**Kerjakan berikut ini:**
**A.** Salin ulang bagian kutipan tentang demokrasi yang dibuka dengan kata-kata yang memuat "Rose Wilder Lane" dan ditutup dengan "tentang kebebasan politik.", dengan mengganti "kebebasan" menjadi "kemerdekaan".
**B.** Menurut kutipan tentang demokrasi, apa yang diperlukan demokrasi menurut De Tocquiville?
**C.** Teruskan kutipan tentang demokrasi mulai dari kalimat sesudah kalimat terakhirnya.

**Kutipan pilihan:**
—————
Rose Wilder Lane penulis buku “Islam and
Discovery of Freedom”(Bernard Lewis, 2002) menyebutkan, bahwa orang-orang
Eropa banyak mempelajari nilai dan pentingnya kebebasan dari kaum muslim. Islam
memperkenalkan konsep kebebasan kepada dunia dan khususnya ke Eropa. Sejak itu
cita-cita kuno demokrasi dan pertanggung jawaban pemerintahan, dikaji ulang dan
dikembangkan. Sedangkan Reformasi yang terjadi adalah revolusi agama yang
terjadi di Eropa Barat abad 16. Dari dua peristiwa penting di atas, Eropa
kemudian masuk ke dalam Aufklarung (AbadPemikiran) dan Rasionalisme yang
mendorong mereka untuk memerdekakan pikiran dari batas-batas yang ditentukan
gereja untuk mendasarkan pada pemikiran atau akal (rasio) yang pada gilirannya
kebebasan berpikir ini menimbulkan lahirnya pikiran tentang kebebasan politik.
Disampaikan
oleh De Tocquiville (Charmim, dkk, 2003) bahwa demokrasi memerlukan moral
menahan diri, tanpa kemampuan menahan diri, demokrasi akan berubah menjadi
democrazy yang melahirkan tirani. Gabriel Almond menyimpulkan tentang
keberhasilan demokrasi dalam kaitannya dengan kultur dan struktur sosial
politik, yaitu :
ü Kultur
demokrasi adalah kultur campuran,
ü Kultur
demokrasi bersumber pada kultur masyarakat secara umum,
ü Kultur
demokrasi senantiasa memerlukan dan berbasis masyarakat madani,
ü Seberapa
jauh masyarakat memegang kultur demokrasi sangat tergantung pada perilaku
pemerintahan dalam demokrasi.
—————
**Data tercatat:**

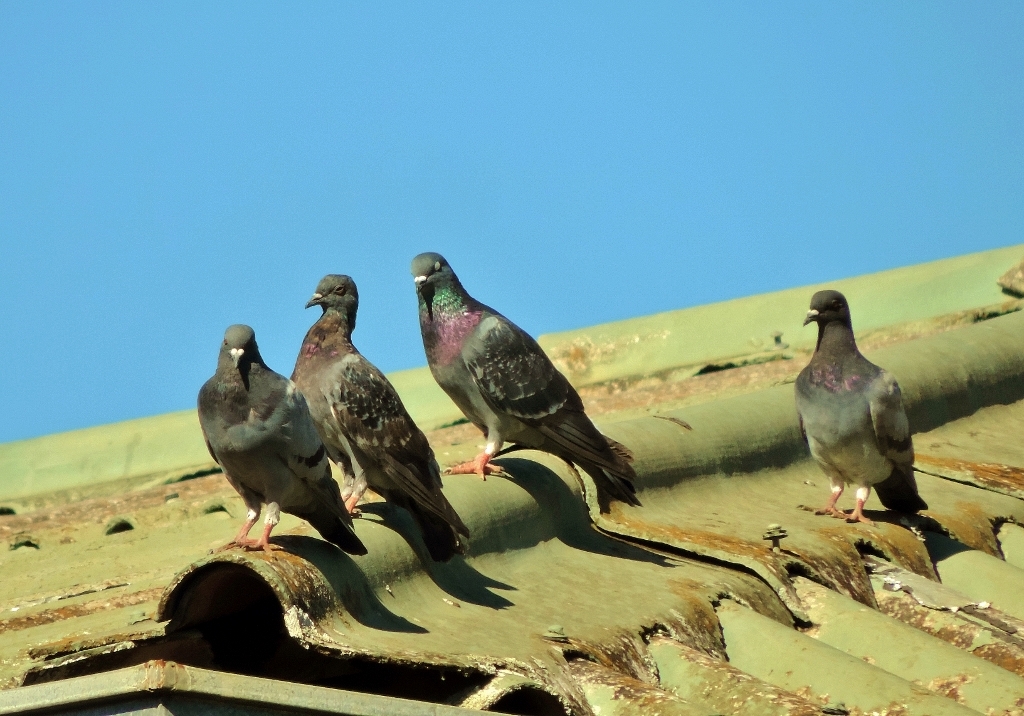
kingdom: Animalia
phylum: Chordata
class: Aves
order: Columbiformes
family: Columbidae
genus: Columba
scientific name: Columba livia
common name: Rock pigeon
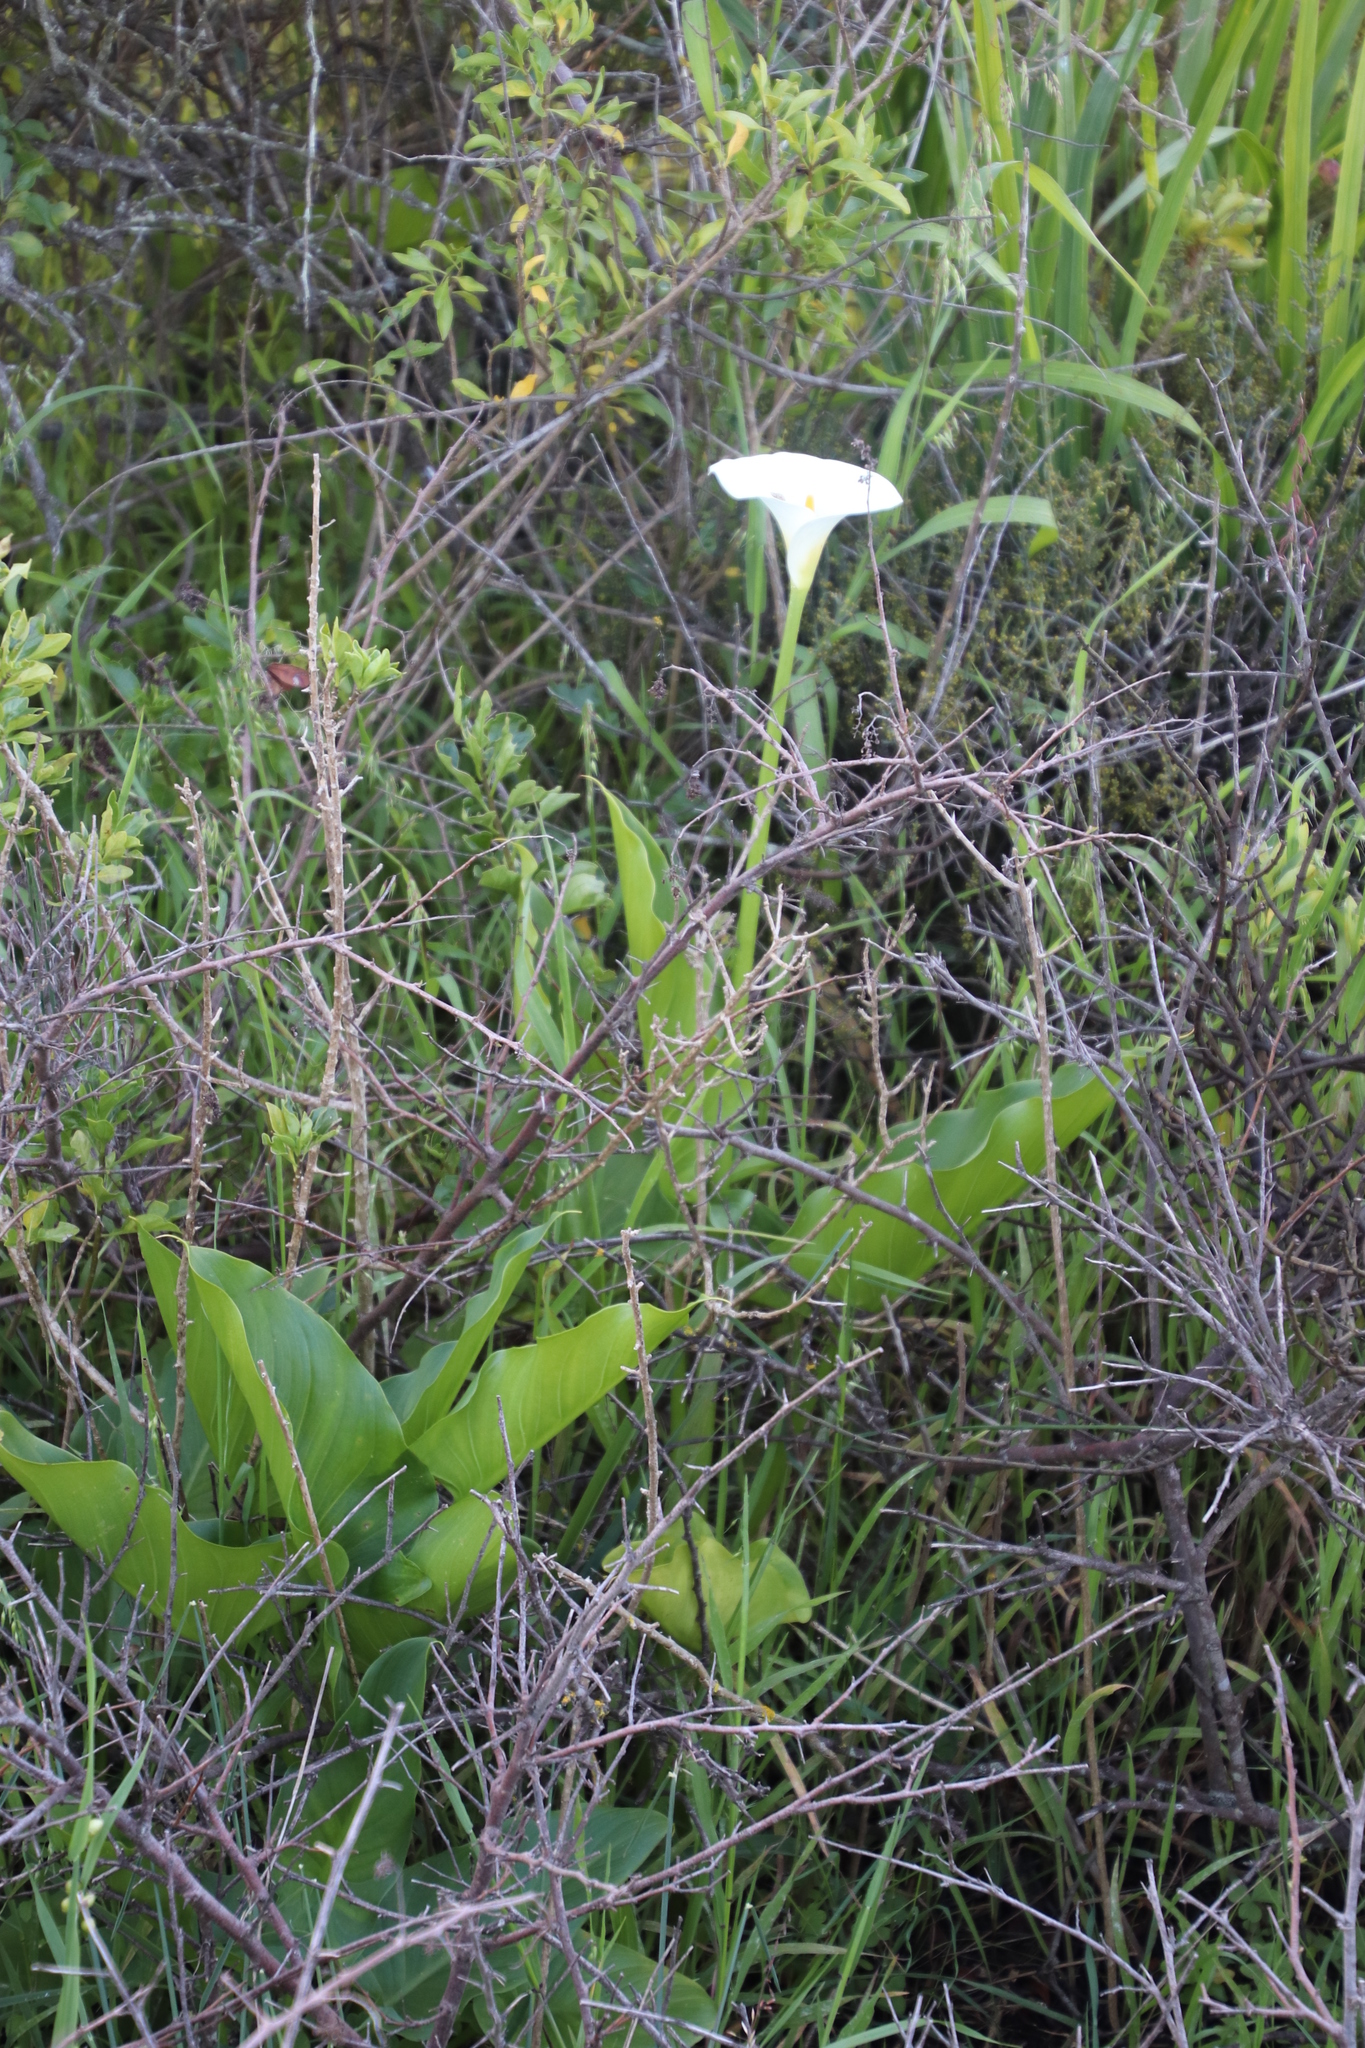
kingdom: Plantae
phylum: Tracheophyta
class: Liliopsida
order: Alismatales
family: Araceae
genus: Zantedeschia
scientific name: Zantedeschia aethiopica
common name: Altar-lily
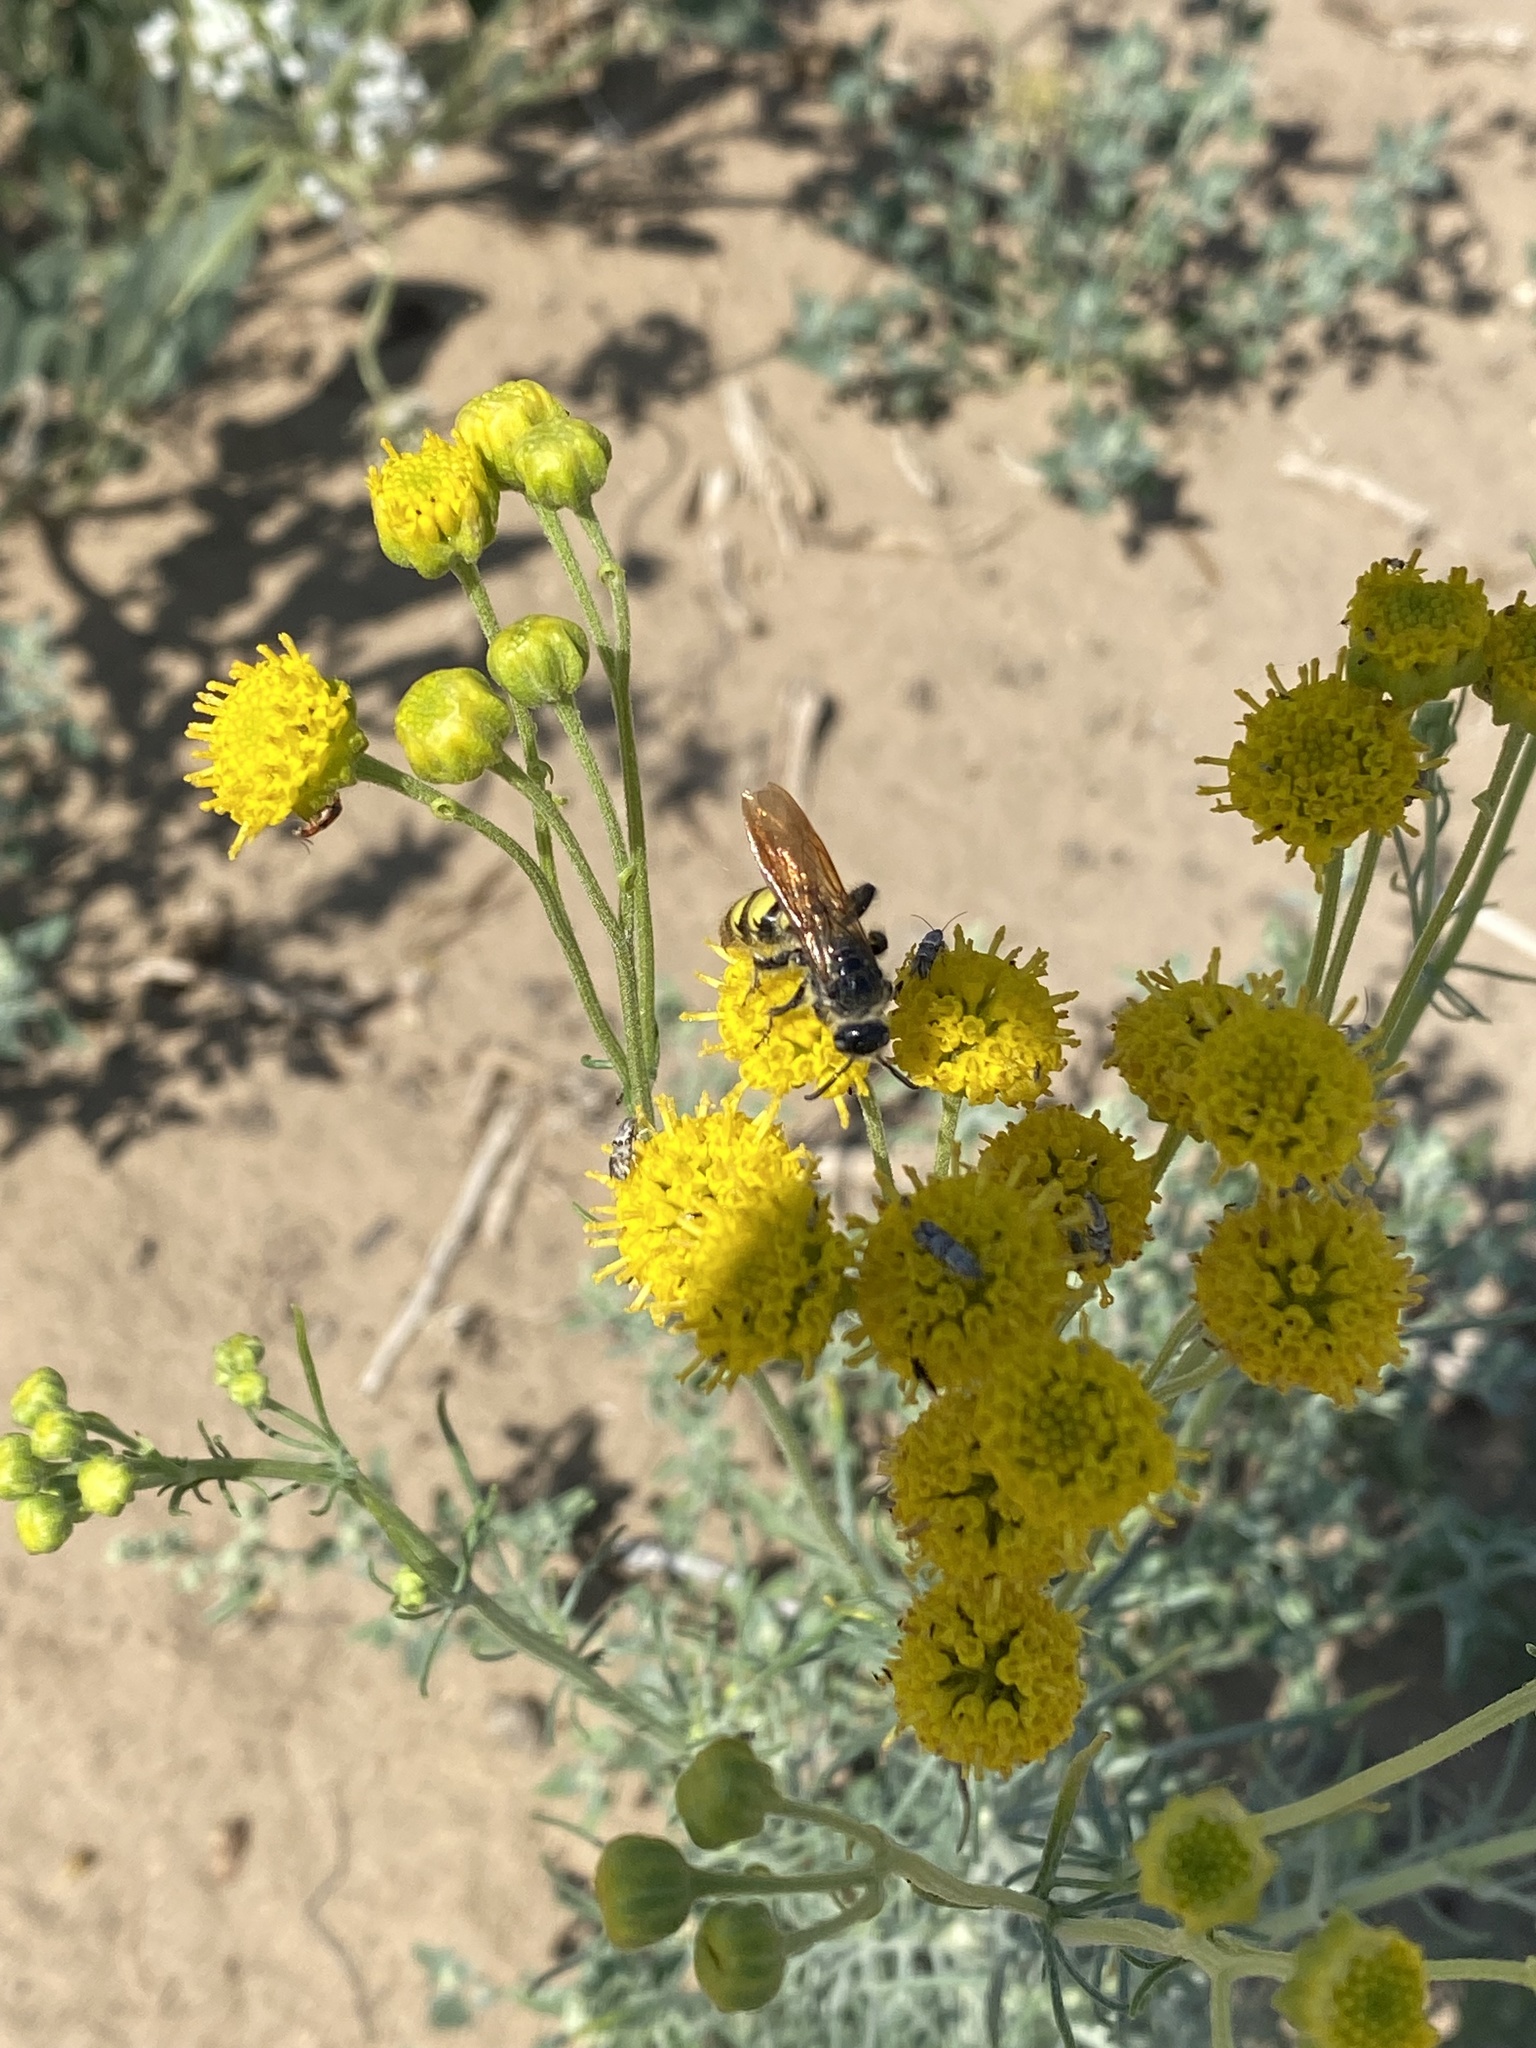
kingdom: Animalia
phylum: Arthropoda
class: Insecta
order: Hymenoptera
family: Scoliidae
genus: Dielis
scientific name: Dielis
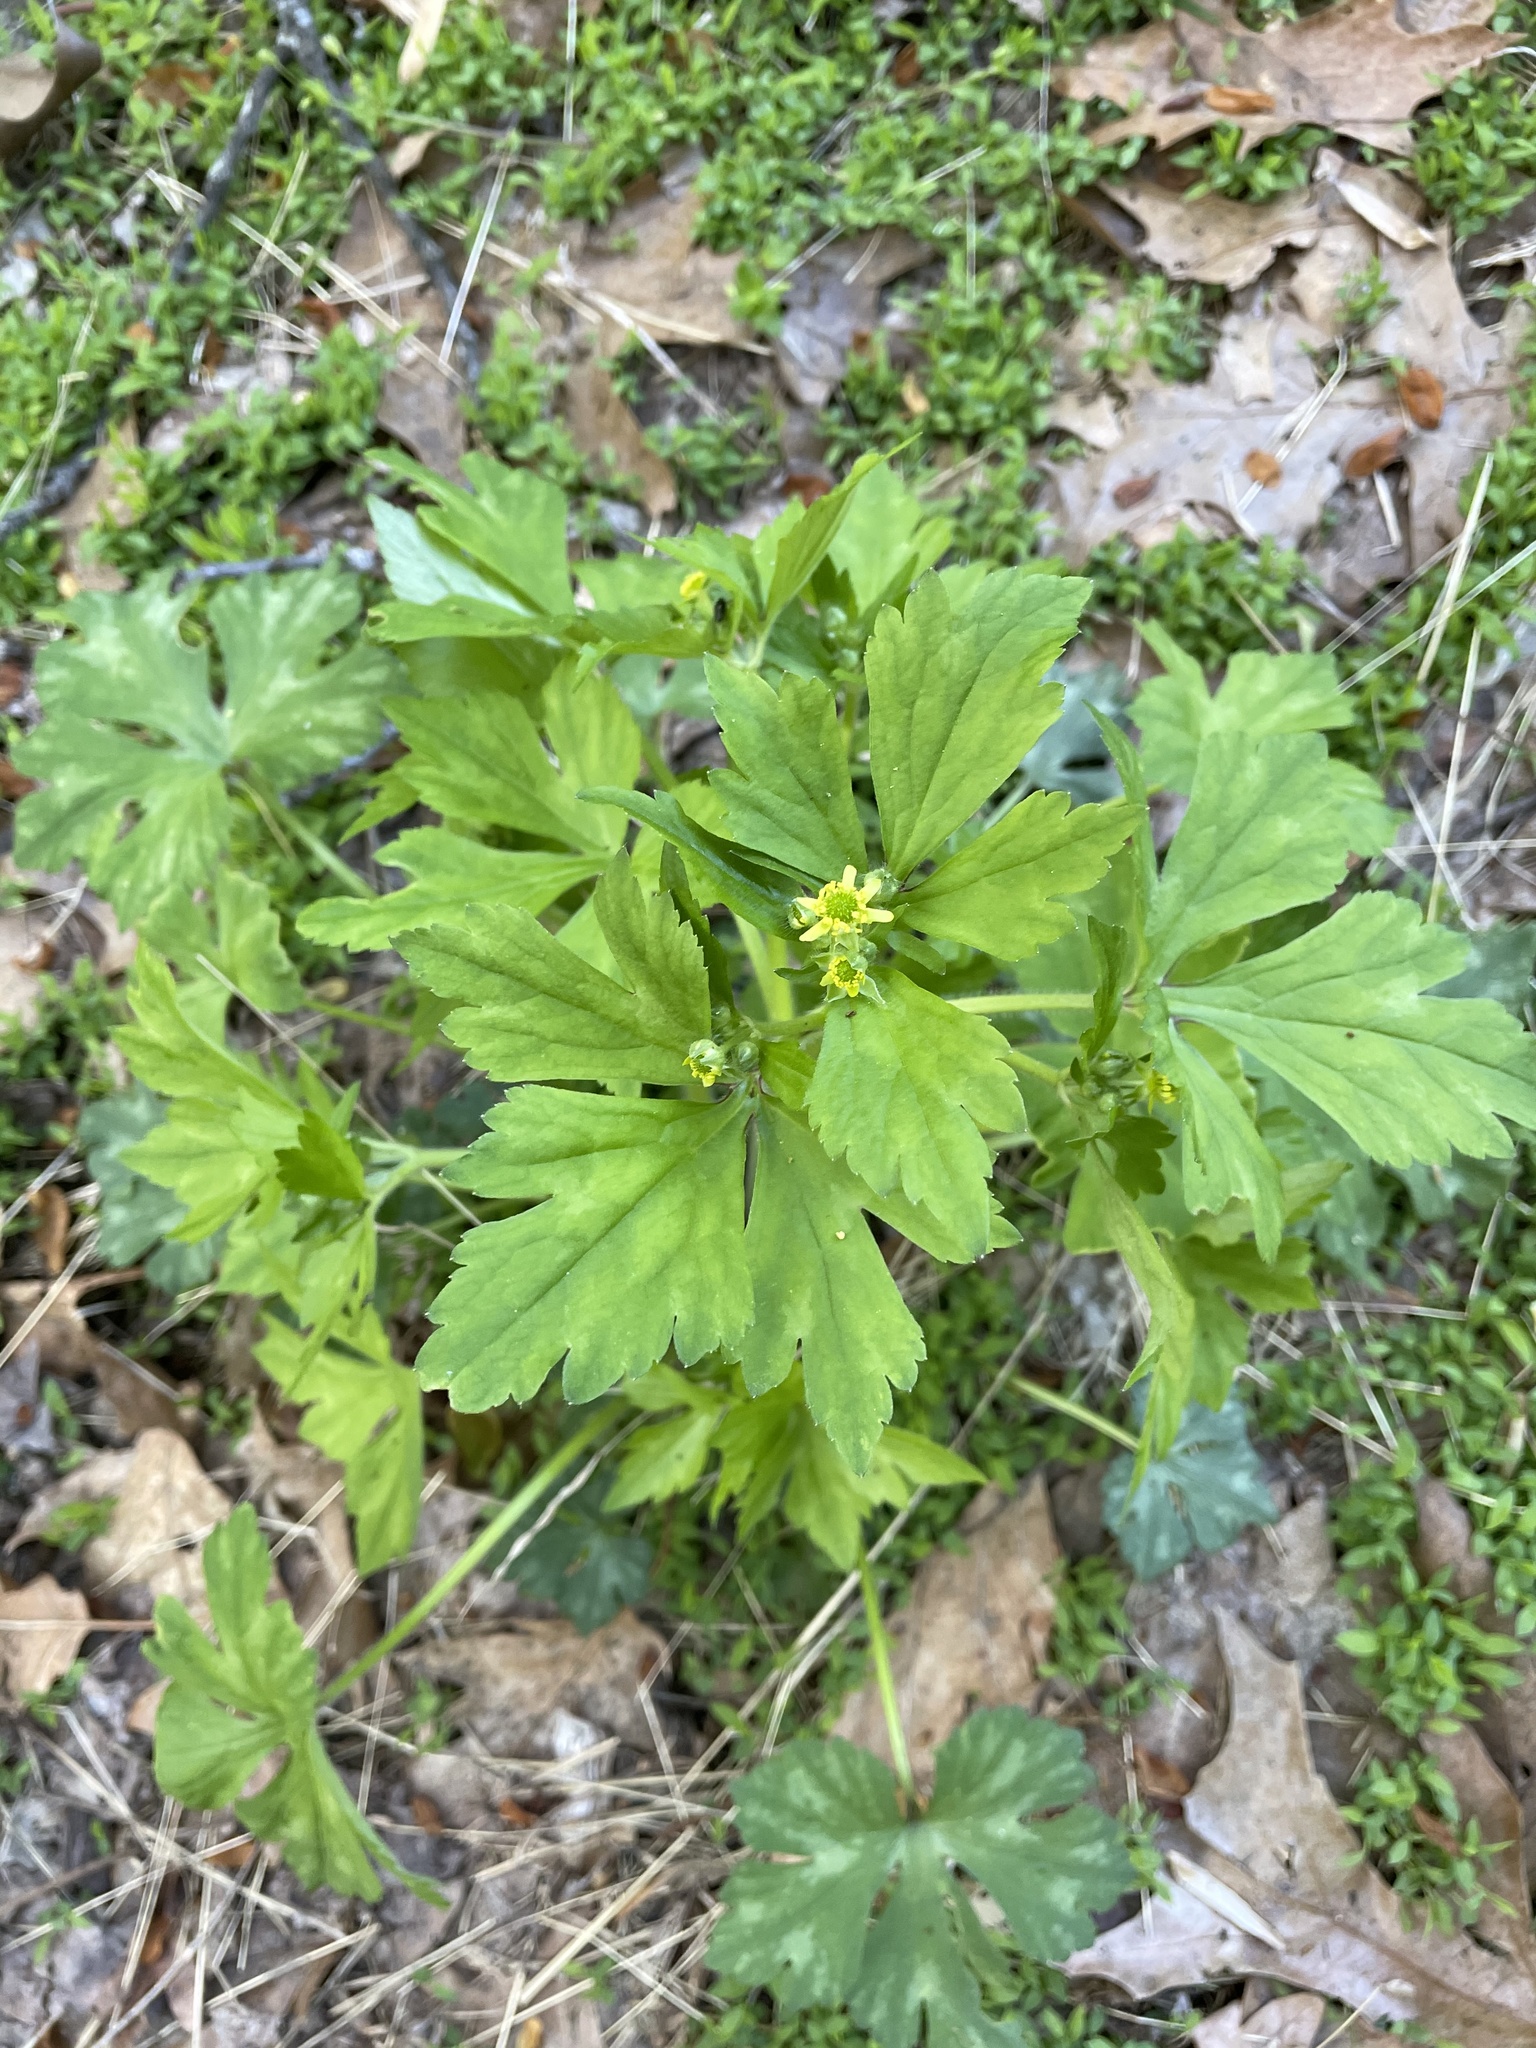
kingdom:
—————
**Jawaban tugas:**
**A.**
Rose Wilder Lane penulis buku “Islam and
Discovery of Freedom”(Bernard Lewis, 2002) menyebutkan, bahwa orang-orang
Eropa banyak mempelajari nilai dan pentingnya kemerdekaan dari kaum muslim. Islam
memperkenalkan konsep kemerdekaan kepada dunia dan khususnya ke Eropa. Sejak itu
cita-cita kuno demokrasi dan pertanggung jawaban pemerintahan, dikaji ulang dan
dikembangkan. Sedangkan Reformasi yang terjadi adalah revolusi agama yang
terjadi di Eropa Barat abad 16. Dari dua peristiwa penting di atas, Eropa
kemudian masuk ke dalam Aufklarung (AbadPemikiran) dan Rasionalisme yang
mendorong mereka untuk memerdekakan pikiran dari batas-batas yang ditentukan
gereja untuk mendasarkan pada pemikiran atau akal (rasio) yang pada gilirannya
kemerdekaan berpikir ini menimbulkan lahirnya pikiran tentang kemerdekaan politik.

**B.** Demokrasi memerlukan moral menahan diri.

**C.**
Demokrasi berjalan dengan baik, bila
warga bersikap arif dan masing-masing mampu mengendalikan diri demi kepentingan
bersama yang lebih besar di bawah keteladanan pemerintahan demokrasi.
Sebaliknya, demokrasi masyarakat akan mendukung kehidupan demokrasi, bila
pemerintahan dapat memberikan keteladanan demokrasi. Pemerintahan demokrasi
tidak akan terbentuk di suatu negara jika kehidupan para elit negara tidak
memberikan keteladanan dan melaksanakan prinsip-prinsip demokrasi. Untuk
mengembangkan pemerintahan demokrasi itu diperlukan nilai-nilai yang terdapat
dalam prinsip-prinsip demokrasi. Prinsip-prinsip umum demokrasi meliputi,
kebebasan, pluralism, paham individual, kesetaraan, dan keadilan (Supriatnoko,
2008).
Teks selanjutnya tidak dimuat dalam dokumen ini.